▶ **Work instruction**: Copy every line of the items below character for character, keeping the original order and line breaks.

▶ **Supplied records**:
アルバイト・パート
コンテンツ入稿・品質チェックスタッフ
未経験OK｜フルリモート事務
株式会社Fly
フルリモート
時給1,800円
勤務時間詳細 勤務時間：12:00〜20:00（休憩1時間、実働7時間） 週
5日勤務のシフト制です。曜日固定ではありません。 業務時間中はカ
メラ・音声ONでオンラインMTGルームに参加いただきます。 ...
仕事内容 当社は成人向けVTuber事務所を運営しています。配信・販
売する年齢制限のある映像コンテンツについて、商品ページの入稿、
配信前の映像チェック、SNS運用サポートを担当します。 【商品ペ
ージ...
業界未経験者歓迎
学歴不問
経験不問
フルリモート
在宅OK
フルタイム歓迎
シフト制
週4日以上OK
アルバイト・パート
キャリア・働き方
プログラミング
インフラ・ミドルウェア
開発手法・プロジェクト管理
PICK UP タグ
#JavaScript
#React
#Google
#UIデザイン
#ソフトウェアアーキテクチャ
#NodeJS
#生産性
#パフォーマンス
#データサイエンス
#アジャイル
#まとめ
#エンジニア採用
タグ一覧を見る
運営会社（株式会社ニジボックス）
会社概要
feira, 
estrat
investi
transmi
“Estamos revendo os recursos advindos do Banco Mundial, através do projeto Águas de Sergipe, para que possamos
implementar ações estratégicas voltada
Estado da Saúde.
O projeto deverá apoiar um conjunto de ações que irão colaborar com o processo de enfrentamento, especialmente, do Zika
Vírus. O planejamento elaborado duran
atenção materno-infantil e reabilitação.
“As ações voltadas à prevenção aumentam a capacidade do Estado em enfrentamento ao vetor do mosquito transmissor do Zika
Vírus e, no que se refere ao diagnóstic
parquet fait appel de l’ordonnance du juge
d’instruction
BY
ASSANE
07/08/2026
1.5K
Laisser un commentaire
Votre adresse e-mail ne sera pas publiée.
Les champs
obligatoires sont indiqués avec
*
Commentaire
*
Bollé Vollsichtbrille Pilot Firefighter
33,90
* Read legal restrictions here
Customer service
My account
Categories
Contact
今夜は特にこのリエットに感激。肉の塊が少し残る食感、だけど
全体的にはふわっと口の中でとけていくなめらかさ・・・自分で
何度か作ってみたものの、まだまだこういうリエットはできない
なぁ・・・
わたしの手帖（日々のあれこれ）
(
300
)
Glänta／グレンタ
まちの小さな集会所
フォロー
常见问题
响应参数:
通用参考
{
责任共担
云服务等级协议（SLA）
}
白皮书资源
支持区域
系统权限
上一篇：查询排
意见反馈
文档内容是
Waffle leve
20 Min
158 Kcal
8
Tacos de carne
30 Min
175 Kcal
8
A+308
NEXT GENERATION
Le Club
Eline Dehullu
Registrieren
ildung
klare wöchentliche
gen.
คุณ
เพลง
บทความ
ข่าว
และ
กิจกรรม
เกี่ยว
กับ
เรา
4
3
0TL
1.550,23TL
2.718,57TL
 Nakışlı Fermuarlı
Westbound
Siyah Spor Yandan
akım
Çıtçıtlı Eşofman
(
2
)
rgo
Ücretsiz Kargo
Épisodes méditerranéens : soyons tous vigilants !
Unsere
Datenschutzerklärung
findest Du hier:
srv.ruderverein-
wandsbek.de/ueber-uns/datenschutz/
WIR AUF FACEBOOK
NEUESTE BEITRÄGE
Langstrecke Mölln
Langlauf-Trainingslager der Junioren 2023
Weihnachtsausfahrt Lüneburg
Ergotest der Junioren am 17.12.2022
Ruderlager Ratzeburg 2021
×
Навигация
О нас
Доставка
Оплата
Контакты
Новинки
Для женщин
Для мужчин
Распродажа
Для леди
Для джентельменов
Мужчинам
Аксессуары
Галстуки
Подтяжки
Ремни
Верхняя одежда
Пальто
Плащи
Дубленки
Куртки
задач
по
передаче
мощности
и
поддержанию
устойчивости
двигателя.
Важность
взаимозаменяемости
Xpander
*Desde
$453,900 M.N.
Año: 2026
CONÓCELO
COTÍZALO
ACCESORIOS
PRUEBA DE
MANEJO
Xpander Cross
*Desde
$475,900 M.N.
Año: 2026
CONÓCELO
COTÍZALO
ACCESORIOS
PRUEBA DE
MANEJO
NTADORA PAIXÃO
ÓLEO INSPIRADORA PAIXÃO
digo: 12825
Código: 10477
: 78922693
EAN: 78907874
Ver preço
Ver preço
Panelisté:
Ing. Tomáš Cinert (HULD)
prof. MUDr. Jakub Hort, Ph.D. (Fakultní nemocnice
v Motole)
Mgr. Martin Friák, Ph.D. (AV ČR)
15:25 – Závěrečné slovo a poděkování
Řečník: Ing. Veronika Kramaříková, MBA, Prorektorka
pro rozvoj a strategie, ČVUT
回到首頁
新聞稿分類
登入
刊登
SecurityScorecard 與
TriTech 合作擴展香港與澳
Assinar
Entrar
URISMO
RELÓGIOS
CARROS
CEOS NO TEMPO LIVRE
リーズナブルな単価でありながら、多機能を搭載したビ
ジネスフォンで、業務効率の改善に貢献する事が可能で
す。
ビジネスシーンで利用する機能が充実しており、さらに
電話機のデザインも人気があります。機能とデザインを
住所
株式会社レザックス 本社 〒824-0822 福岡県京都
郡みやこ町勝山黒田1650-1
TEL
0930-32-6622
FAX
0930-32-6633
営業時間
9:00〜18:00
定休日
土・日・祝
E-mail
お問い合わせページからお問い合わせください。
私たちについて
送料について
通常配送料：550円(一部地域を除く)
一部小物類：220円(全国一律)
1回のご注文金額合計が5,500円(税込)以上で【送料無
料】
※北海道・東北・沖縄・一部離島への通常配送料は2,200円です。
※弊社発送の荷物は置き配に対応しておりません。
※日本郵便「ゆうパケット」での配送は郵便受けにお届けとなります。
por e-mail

▶ **Written answer**:
アルバイト・パート
コンテンツ入稿・品質チェックスタッフ
未経験OK｜フルリモート事務
株式会社Fly
フルリモート
時給1,800円
勤務時間詳細 勤務時間：12:00〜20:00（休憩1時間、実働7時間） 週
5日勤務のシフト制です。曜日固定ではありません。 業務時間中はカ
メラ・音声ONでオンラインMTGルームに参加いただきます。 ...
仕事内容 当社は成人向けVTuber事務所を運営しています。配信・販
売する年齢制限のある映像コンテンツについて、商品ページの入稿、
配信前の映像チェック、SNS運用サポートを担当します。 【商品ペ
ージ...
業界未経験者歓迎
学歴不問
経験不問
フルリモート
在宅OK
フルタイム歓迎
シフト制
週4日以上OK
アルバイト・パート
キャリア・働き方
プログラミング
インフラ・ミドルウェア
開発手法・プロジェクト管理
PICK UP タグ
#JavaScript
#React
#Google
#UIデザイン
#ソフトウェアアーキテクチャ
#NodeJS
#生産性
#パフォーマンス
#データサイエンス
#アジャイル
#まとめ
#エンジニア採用
タグ一覧を見る
運営会社（株式会社ニジボックス）
会社概要
feira, 
estrat
investi
transmi
“Estamos revendo os recursos advindos do Banco Mundial, através do projeto Águas de Sergipe, para que possamos
implementar ações estratégicas voltada
Estado da Saúde.
O projeto deverá apoiar um conjunto de ações que irão colaborar com o processo de enfrentamento, especialmente, do Zika
Vírus. O planejamento elaborado duran
atenção materno-infantil e reabilitação.
“As ações voltadas à prevenção aumentam a capacidade do Estado em enfrentamento ao vetor do mosquito transmissor do Zika
Vírus e, no que se refere ao diagnóstic
parquet fait appel de l’ordonnance du juge
d’instruction
BY
ASSANE
07/08/2026
1.5K
Laisser un commentaire
Votre adresse e-mail ne sera pas publiée.
Les champs
obligatoires sont indiqués avec
*
Commentaire
*
Bollé Vollsichtbrille Pilot Firefighter
33,90
* Read legal restrictions here
Customer service
My account
Categories
Contact
今夜は特にこのリエットに感激。肉の塊が少し残る食感、だけど
全体的にはふわっと口の中でとけていくなめらかさ・・・自分で
何度か作ってみたものの、まだまだこういうリエットはできない
なぁ・・・
わたしの手帖（日々のあれこれ）
(
300
)
Glänta／グレンタ
まちの小さな集会所
フォロー
常见问题
响应参数:
通用参考
{
责任共担
云服务等级协议（SLA）
}
白皮书资源
支持区域
系统权限
上一篇：查询排
意见反馈
文档内容是
Waffle leve
20 Min
158 Kcal
8
Tacos de carne
30 Min
175 Kcal
8
A+308
NEXT GENERATION
Le Club
Eline Dehullu
Registrieren
ildung
klare wöchentliche
gen.
คุณ
เพลง
บทความ
ข่าว
และ
กิจกรรม
เกี่ยว
กับ
เรา
4
3
0TL
1.550,23TL
2.718,57TL
 Nakışlı Fermuarlı
Westbound
Siyah Spor Yandan
akım
Çıtçıtlı Eşofman
(
2
)
rgo
Ücretsiz Kargo
Épisodes méditerranéens : soyons tous vigilants !
Unsere
Datenschutzerklärung
findest Du hier:
srv.ruderverein-
wandsbek.de/ueber-uns/datenschutz/
WIR AUF FACEBOOK
NEUESTE BEITRÄGE
Langstrecke Mölln
Langlauf-Trainingslager der Junioren 2023
Weihnachtsausfahrt Lüneburg
Ergotest der Junioren am 17.12.2022
Ruderlager Ratzeburg 2021
×
Навигация
О нас
Доставка
Оплата
Контакты
Новинки
Для женщин
Для мужчин
Распродажа
Для леди
Для джентельменов
Мужчинам
Аксессуары
Галстуки
Подтяжки
Ремни
Верхняя одежда
Пальто
Плащи
Дубленки
Куртки
задач
по
передаче
мощности
и
поддержанию
устойчивости
двигателя.
Важность
взаимозаменяемости
Xpander
*Desde
$453,900 M.N.
Año: 2026
CONÓCELO
COTÍZALO
ACCESORIOS
PRUEBA DE
MANEJO
Xpander Cross
*Desde
$475,900 M.N.
Año: 2026
CONÓCELO
COTÍZALO
ACCESORIOS
PRUEBA DE
MANEJO
NTADORA PAIXÃO
ÓLEO INSPIRADORA PAIXÃO
digo: 12825
Código: 10477
: 78922693
EAN: 78907874
Ver preço
Ver preço
Panelisté:
Ing. Tomáš Cinert (HULD)
prof. MUDr. Jakub Hort, Ph.D. (Fakultní nemocnice
v Motole)
Mgr. Martin Friák, Ph.D. (AV ČR)
15:25 – Závěrečné slovo a poděkování
Řečník: Ing. Veronika Kramaříková, MBA, Prorektorka
pro rozvoj a strategie, ČVUT
回到首頁
新聞稿分類
登入
刊登
SecurityScorecard 與
TriTech 合作擴展香港與澳
Assinar
Entrar
URISMO
RELÓGIOS
CARROS
CEOS NO TEMPO LIVRE
リーズナブルな単価でありながら、多機能を搭載したビ
ジネスフォンで、業務効率の改善に貢献する事が可能で
す。
ビジネスシーンで利用する機能が充実しており、さらに
電話機のデザインも人気があります。機能とデザインを
住所
株式会社レザックス 本社 〒824-0822 福岡県京都
郡みやこ町勝山黒田1650-1
TEL
0930-32-6622
FAX
0930-32-6633
営業時間
9:00〜18:00
定休日
土・日・祝
E-mail
お問い合わせページからお問い合わせください。
私たちについて
送料について
通常配送料：550円(一部地域を除く)
一部小物類：220円(全国一律)
1回のご注文金額合計が5,500円(税込)以上で【送料無
料】
※北海道・東北・沖縄・一部離島への通常配送料は2,200円です。
※弊社発送の荷物は置き配に対応しておりません。
※日本郵便「ゆうパケット」での配送は郵便受けにお届けとなります。
por e-mail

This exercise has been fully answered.